Two positive side effects of the glacial regulatory pace are it gives companies like GROUNDFLOOR the time to slowly build their company while also allowing the industry as a whole time to naturally evolve. “Rules are one step and many more are required,” Mr. Dally explained. This is not a fad. We are here for the long term. We are building a company over decades, using the existing laws and regulations, and are content with that.”
Many elected officials who express skepticism toward crowdfunding allude in some way to the ignorance of novice investors whose first foray into the mean streets of investing will come through crowdfunding, as if they are acting to protect investors from themselves. Are those officials selling crowdfunding investors short?
“The mass market investor is smarter than many give them credit for,” Mr. Dally said. “They can be just as sophisticated as an accredited investor. It’s not that they aren’t capable, they just don’t have the time.”
Enter GROUNDFLOOR and their brethren, platforms whose fate is literally dependent on picking the right properties, ones that make early adopters a good return, which in turn attracts a larger clientele thereby allowing the company to grow.

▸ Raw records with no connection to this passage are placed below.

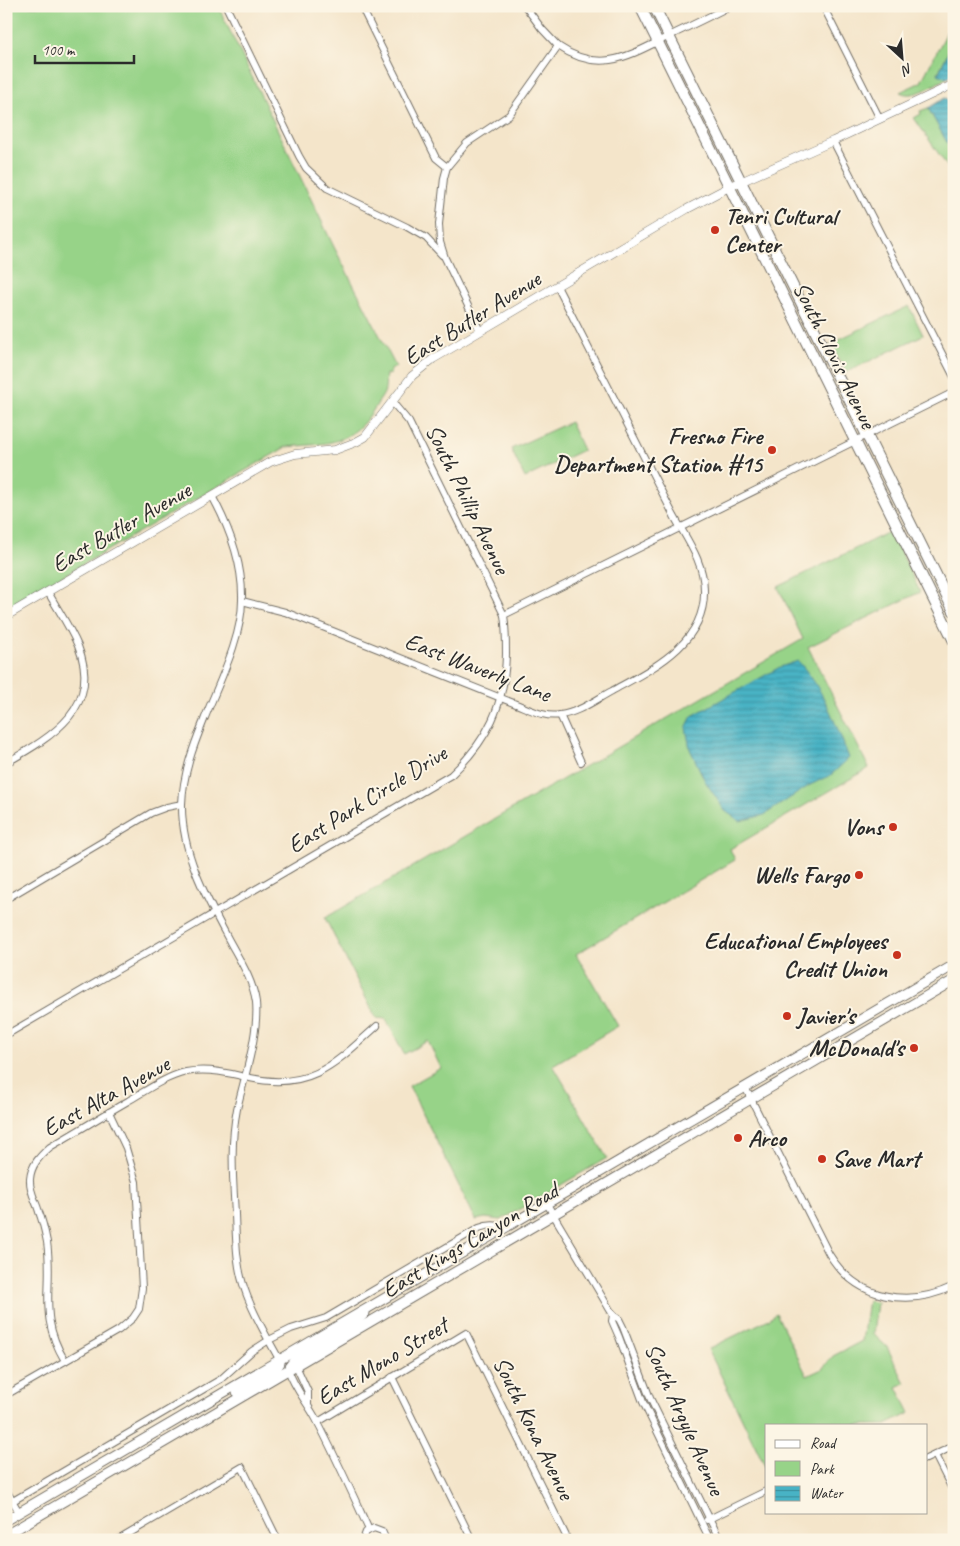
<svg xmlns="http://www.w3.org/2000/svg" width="960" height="1546" font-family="Caveat,sans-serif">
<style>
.green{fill:#97d388;stroke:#617f5a}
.water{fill:url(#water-rules);stroke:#3a6f78}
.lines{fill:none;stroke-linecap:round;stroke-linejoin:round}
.minor-casing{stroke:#716c63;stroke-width:8}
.tertiary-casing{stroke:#716c63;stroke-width:9}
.secondary-casing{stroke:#716c63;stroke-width:11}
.primary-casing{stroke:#716c63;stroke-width:12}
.minor{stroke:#fff;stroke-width:6}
.tertiary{stroke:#fff;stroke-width:8}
.secondary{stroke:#fff;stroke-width:9}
.primary{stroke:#fff;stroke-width:10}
.poi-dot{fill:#c8321e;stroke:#fcf5e5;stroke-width:2}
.labels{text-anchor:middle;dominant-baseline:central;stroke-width:4;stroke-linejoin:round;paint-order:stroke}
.poi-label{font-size:24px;font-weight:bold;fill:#2b2b2b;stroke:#fcf5e5;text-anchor:end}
.street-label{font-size:24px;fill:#2b2b2b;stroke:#fcf5e5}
</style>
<defs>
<pattern id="water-rules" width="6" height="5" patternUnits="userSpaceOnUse" patternTransform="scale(1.25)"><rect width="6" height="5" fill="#48b3c5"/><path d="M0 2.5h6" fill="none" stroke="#3c92a0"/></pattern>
</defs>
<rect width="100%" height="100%" fill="#fcf5e5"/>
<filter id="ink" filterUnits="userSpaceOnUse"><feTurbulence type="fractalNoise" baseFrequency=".02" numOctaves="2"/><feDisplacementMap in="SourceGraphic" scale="10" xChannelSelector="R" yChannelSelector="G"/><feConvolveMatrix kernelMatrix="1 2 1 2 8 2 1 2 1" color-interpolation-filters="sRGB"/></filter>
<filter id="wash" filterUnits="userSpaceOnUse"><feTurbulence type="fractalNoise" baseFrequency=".0096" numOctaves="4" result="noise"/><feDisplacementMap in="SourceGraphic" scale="20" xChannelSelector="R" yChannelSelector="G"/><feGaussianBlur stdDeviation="1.12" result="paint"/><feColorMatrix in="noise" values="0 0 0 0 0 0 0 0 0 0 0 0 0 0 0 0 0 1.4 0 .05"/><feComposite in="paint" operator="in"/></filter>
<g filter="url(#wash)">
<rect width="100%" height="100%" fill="#f4e5ca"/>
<g class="green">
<path d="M6,6H218L334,247L396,367L390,370V375L386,374C385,379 386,385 385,389C385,394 378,402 376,406C351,447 328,443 286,447L6,609Z"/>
<path d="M954,13V40L938,73L947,78C934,84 914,100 900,92L921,82L945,36Z"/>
<polygon points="928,108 954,155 954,176 914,118 921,114 920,111"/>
<polygon points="909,306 923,335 845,373 831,343"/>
<polygon points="570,422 583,450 525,478 511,449"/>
<polygon points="891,531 920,592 808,647 869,768 730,849 735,860 576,954 618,1026 553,1065 607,1158 501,1220 485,1218 476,1220 409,1086 441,1068 428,1041 404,1054 386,1019 376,1018 325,918 803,639 778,587"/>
<polygon points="868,1300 877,1303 873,1334 887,1347 905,1383 897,1387 910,1413 886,1425 766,1425 766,1468 708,1349 769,1319 776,1313 807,1376 822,1369 833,1356 862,1341"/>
</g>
<g class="water">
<polygon points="954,40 954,75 947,78 938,74"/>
<polygon points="945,98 954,103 954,155 928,108"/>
<path d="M798,661C823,688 836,724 849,758L831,775L810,785L764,815L740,821L725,811L705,781L690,749L686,728L692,716L780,667Z"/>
</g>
</g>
<g filter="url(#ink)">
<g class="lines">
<defs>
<g id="minor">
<polyline points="226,6 299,156 306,168 327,188 407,227 426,238 442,255"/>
<polyline points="361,6 436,158 447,167"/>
<polyline points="525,6 542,29 558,46"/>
<polyline points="823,6 880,119"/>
<polyline points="833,141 954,377"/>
<path d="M480,331L445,258L440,242L439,224L444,178L447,167L467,143L509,115L558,46C599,74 627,57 667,37C688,27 709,17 730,6"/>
<polyline points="393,403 409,422 504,615"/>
<path d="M212,496C229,527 243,564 242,600C242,639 218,684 204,720C193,747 183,774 182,804C181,854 208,901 231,944C241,962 253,981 256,1002C259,1034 244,1078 237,1109C230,1144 233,1179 235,1214C236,1239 236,1266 245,1290C253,1314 267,1337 279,1359"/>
<polyline points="944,591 954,587"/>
<path d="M242,601L285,612L516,704C529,709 545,718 560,715C578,713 595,700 612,691C651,669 706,644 704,590C704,562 687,540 674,516L557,286"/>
<polyline points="560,715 581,762"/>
<path d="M6,763C51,737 103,708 78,646C70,627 58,610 48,592"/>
<polyline points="6,899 151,813 167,807 182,804"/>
<path d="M6,1035L451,775C488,740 505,705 506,654C506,641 506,628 504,615L954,392"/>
<path d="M745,1087L829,1254C857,1300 908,1308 954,1286"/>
<polyline points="547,1204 613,1315 619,1319 623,1327 650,1398 720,1540"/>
<polyline points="613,1315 612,1321 619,1337 643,1402 710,1540"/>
<path d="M65,1361C37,1314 54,1289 47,1242C45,1232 43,1222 39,1212C36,1201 29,1191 30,1179C31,1165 40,1156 50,1147C76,1132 102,1116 128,1101C147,1090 165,1077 186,1072C208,1068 229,1073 250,1078C310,1091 335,1064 377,1026"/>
<polyline points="297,1364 298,1370 308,1392 308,1404"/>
<path d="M288,1369C294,1388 307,1402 316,1419C335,1455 352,1493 369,1530"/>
<polyline points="392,1377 472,1540"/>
<polyline points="6,1395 119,1330 133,1318 139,1309 142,1288 136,1182 126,1148 109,1112"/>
<polyline points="318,1422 466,1333 568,1540"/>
<polyline points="935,1455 954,1493"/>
<polyline points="926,1459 954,1446"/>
<polyline points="6,1490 19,1512"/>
<path d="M6,1505L221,1379L252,1351L269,1340L291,1329L326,1318L479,1228C489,1224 496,1225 506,1227"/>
<polyline points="707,1520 766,1491"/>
<polyline points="118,1540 242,1467 278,1540"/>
<polyline points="363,1540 366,1532 374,1528 382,1531 386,1540"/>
</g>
<polyline id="tertiary" points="6,616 270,462 295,454 335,450 356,442 365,437 372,428 412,376 433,359 687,209 729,187 833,141 954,84"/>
<g id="secondary">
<polyline points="289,1367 296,1358 356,1322 365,1313"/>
<polyline points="237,1392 276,1369 280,1363 279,1359"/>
<polyline points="6,1520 954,965"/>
<polyline points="6,1535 954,980"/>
</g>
<g id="primary">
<polyline points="640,6 954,641"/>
<polyline points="654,6 954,611"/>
</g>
</defs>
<use href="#minor" class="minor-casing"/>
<use href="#tertiary" class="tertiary-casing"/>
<use href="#secondary" class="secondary-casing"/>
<use href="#primary" class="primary-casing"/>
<use href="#minor" class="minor"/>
<use href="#tertiary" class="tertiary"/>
<use href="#secondary" class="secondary"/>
<use href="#primary" class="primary"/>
</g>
</g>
<g class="poi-dot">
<circle cx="715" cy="230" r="5"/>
<circle cx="772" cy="450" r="5"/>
<circle cx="893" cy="827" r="5"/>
<circle cx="859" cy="875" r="5"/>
<circle cx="897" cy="955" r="5"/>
<circle cx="787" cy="1016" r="5"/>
<circle cx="914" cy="1048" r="5"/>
<circle cx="738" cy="1138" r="5"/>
<circle cx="822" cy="1159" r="5"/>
</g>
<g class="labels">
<g class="poi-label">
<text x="725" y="216" text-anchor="start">Tenri Cultural<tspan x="725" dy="28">Center</tspan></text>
<text x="762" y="436">Fresno Fire<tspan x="762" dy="28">Department Station #15</tspan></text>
<text x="883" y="827">Vons</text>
<text x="849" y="875">Wells Fargo</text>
<text x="887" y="941">Educational Employees<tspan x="887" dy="28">Credit Union</tspan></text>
<text x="797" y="1016" text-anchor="start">Javier's</text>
<text x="904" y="1048">McDonald's</text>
<text x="748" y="1138" text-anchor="start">Arco</text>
<text x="832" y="1159" text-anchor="start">Save Mart</text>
</g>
<g class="street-label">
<text transform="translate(472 318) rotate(-32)">East Butler Avenue</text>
<text transform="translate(835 355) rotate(64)">South Clovis Avenue</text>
<text transform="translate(468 499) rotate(64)">South Phillip Avenue</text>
<text transform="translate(121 527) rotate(-30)">East Butler Avenue</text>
<text transform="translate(478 667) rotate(21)">East Waverly Lane</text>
<text transform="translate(367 799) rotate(-32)">East Park Circle Drive</text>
<text transform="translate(106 1096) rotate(-29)">East Alta Avenue</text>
<text transform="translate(470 1240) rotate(-31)">East Kings Canyon Road</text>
<text transform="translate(382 1361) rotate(-31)">East Mono Street</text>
<text transform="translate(685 1419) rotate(66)">South Argyle Avenue</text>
<text transform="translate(534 1428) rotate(64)">South Kona Avenue</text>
</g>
</g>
<rect width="960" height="1546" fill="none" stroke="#fcf5e5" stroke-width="25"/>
<rect x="765" y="1424" width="162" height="90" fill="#fcf5e5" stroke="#a8a49b"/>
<rect x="775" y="1440" width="25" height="8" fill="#ffffff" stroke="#a8a49b"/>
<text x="810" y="1448" font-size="15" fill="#2b2b2b">Road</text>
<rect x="775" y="1461" width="25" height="15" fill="#97d388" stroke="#a8a49b"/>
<text x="810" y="1474" font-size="15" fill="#2b2b2b">Park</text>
<rect x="775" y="1486" width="25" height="15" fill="url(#water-rules)" stroke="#a8a49b"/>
<text x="810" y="1498" font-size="15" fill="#2b2b2b">Water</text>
<g transform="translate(902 58) rotate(154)" stroke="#fcf5e5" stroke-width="4" paint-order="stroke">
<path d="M0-4L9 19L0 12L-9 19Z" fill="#2b2b2b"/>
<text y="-8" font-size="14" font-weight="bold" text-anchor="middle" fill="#2b2b2b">N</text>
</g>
<path d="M35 55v8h99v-8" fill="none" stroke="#2b2b2b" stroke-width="2.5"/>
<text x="42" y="55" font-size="15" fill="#2b2b2b" stroke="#fcf5e5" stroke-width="4" paint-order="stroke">100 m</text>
</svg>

The size and investing might of the potential pool of unaccredited investors is huge. “We’re not talking about tens of thousands of investors,” Mr. Dally offered. “we are talking about hundreds of thousands of them.” Fifty-seven percent of the potential investing income pool is controlled by non-accredited investors, Mr. Dally learned. “Out of $600 billion that is $340 billion siting in the hands of non-accredited investors.”
Many of the most novel crowdfunding initiatives are directed to improving the lives of specific target groups, like people in third world countries receiving microlans from Kiva supporters, or to green initiatives like alternative energy sources which can potentially impact the world. Real estate crowdfunding has that potential, as it lends itself well to community revitalization.
“There are lots of byproducts when you increase transparency and the level of access to information to all,” Mr. Dally explained. “Good things happen.”
Mr. Dally went on to cite the early history of the internet. “The early adopters were people wanting to revitalize their communities.”
Those people were disruptors and so is Brian Dally. His LinkedIn profile mentions he likes to attack entrenched industry incumbents from a position of weakness. Do incumbents share areas of weakness?
“Everyone has their own experience with cell phones, banks, and other products. Many apply old ways of thinking to old technologies and presume to know human nature. The old ways do not work any more.”
“In the past we had to go to the library to learn about investments and new perspectives. Now we can get new information on new sources more more quickly. We can now hear from experts and each other. Incumbents are slow to recognize that.”
A common theme of many of Mr. Dally’s past successes and one he wants to see repeated in GROUNDFLOOR is the returning of control to the individual consumer and investor. He did it with smartphones at Republic Wireless and he did it with consumer internet and enterprise IP communications at Peripatetic Ventures. Differentiation is a key component in this strategy as one has to convince adherents of the entrenched there is a better way. Where will the differentiation occur in real estate crowdfunding?
Mr. Dally mentions algorithms can always be refined so they become better at rating loans. Gaining a better understanding of risk in system design and the risks faced by the independent builders GROUNDFLOOR partners with are other areas.
As both the industry and GROUNDFLOOR continue to grow, are they at risk of losing that uniqueness that attracted people to them in the first place? “The internet is distributive by its nature. GROUNDFLOOR is the internet arriving to finance. As the industry grows it will distribute more, not less.”